Mulheres negras usam a música como instrumento de luta

Artistas apontam como gênero e raça são determinantes no acesso à educação, mercado de trabalho, reconhecimento e representatividade profissional

“Existindo e existindo nesse lugar eu já estou lutando contra o sistema machista e racista. Existir como violinista, negra, mãe solo e exercer minha profissão com muito esmero, esbanjando talento e muita musicalidade é meu instrumento de luta”. O relato da violinista Jacqueline Lima é um exemplo de como a mulher negra é marginalizada: existir é – de fato – resistência.

Morenna, nome artístico de Stefany Senna Kulnis, cantora capixaba pop com mais de 45 mil ouvintes mensais no Spotify, também sente na pele essa realidade: “Não só no cenário musical, a gente como mulher encontra um desafio muito grande no mercado de trabalho em geral. Como mulher preta, o desafio é triplicado.”

As estatísticas corroboram a visão de Jacqueline e Morenna. Segundo estimativa da Pesquisa Nacional por Amostra de Domicílios (Pnad) 2021/IBGE, elas são 32% da população capixaba e representam 64% das mulheres no estado. Entretanto, são minoria no mercado de trabalho formal. Enquanto a taxa de desemprego geral é de 12,7% e das mulheres brancas é de 10,3%, 19,8% das mulheres negras amargam a falta de trabalho.

Educação e oportunidades

Morenna destaca que a falta de oportunidades está, muitas vezes, ligada à dificuldade de acesso à educação. “É preciso haver uma reeducação da população em relação a contratar mulheres negras. Mas além disso, é preciso também oferecer cursos profissionalizantes que vão ajudar a mulher negra a se sustentar e encerrar processos de violência por conta da falta de liberdade econômica. A mulher negra independente é forte. A mulher negra acaba sendo forjada a ser forte.”

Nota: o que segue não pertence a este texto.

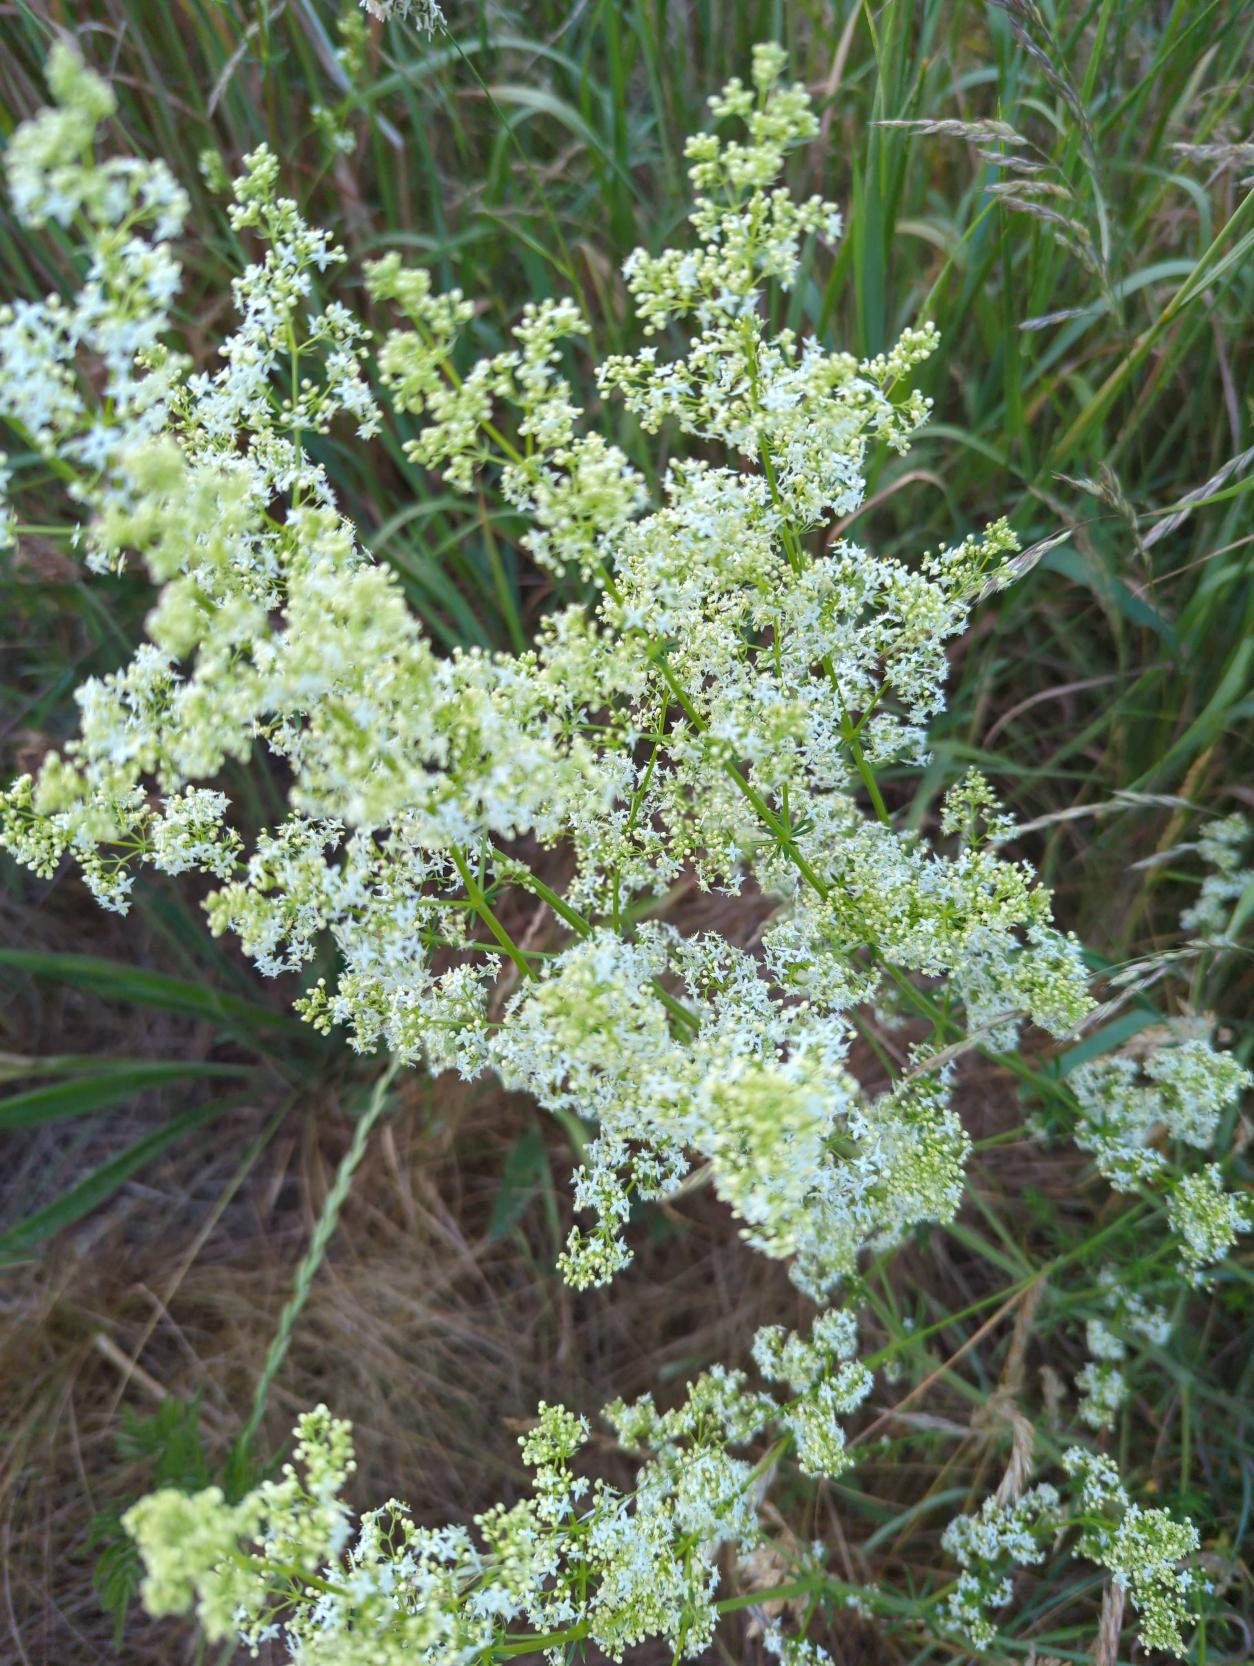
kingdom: Plantae
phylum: Tracheophyta
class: Magnoliopsida
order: Gentianales
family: Rubiaceae
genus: Galium
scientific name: Galium mollugo
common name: Hvid snerre
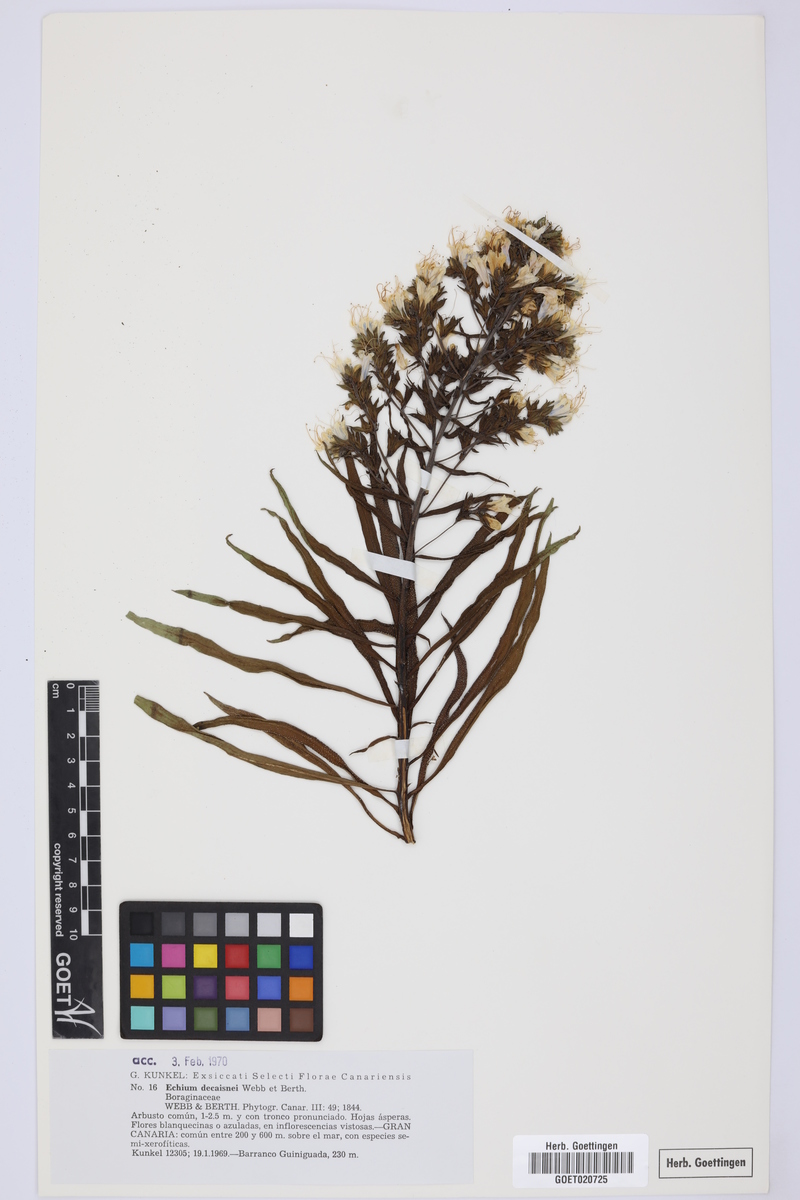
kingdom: Plantae
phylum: Tracheophyta
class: Magnoliopsida
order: Boraginales
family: Boraginaceae
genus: Echium
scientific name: Echium decaisnei
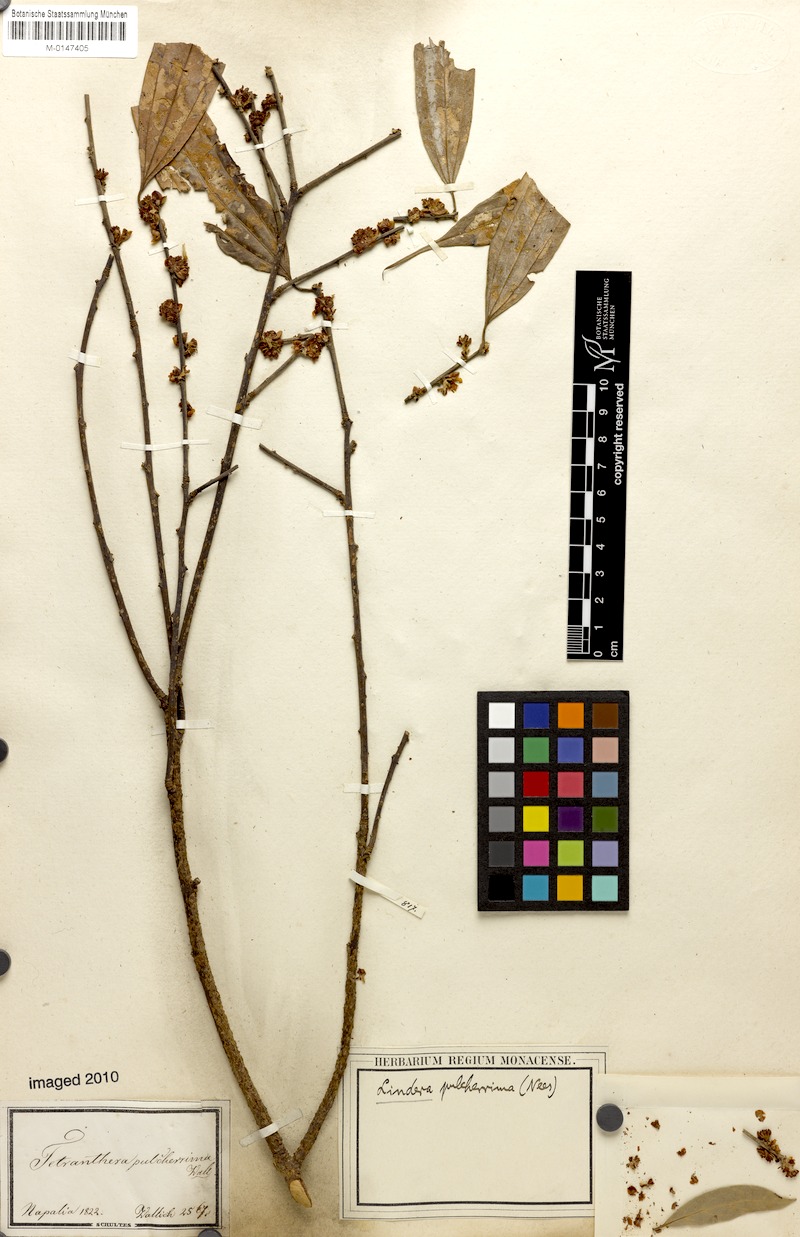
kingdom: Plantae
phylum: Tracheophyta
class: Magnoliopsida
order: Laurales
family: Lauraceae
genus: Lindera
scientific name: Lindera pulcherrima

Parte do problema, de fato, tem sua raiz no acesso à educação. A Pnad dá conta de que a população capixaba tem 8,2 anos de estudo em média. Mulheres brancas, 9,2 anos. As negras, apenas 7,9.

O problema não termina ao ter um trabalho. A mulher negra também ganha menos. Mulheres brancas recebem em média R$ 2.358 no estado. As negras, R$ 1.521. Se a disparidade entre mulheres é grande, maior ainda é a diferença entre gêneros. A média salarial dos homens no Espírito Santo é de R$ 2.527. Os dados, de 2019, são do Observatório MulherES, criado pelo Instituto Jones Santos Neves.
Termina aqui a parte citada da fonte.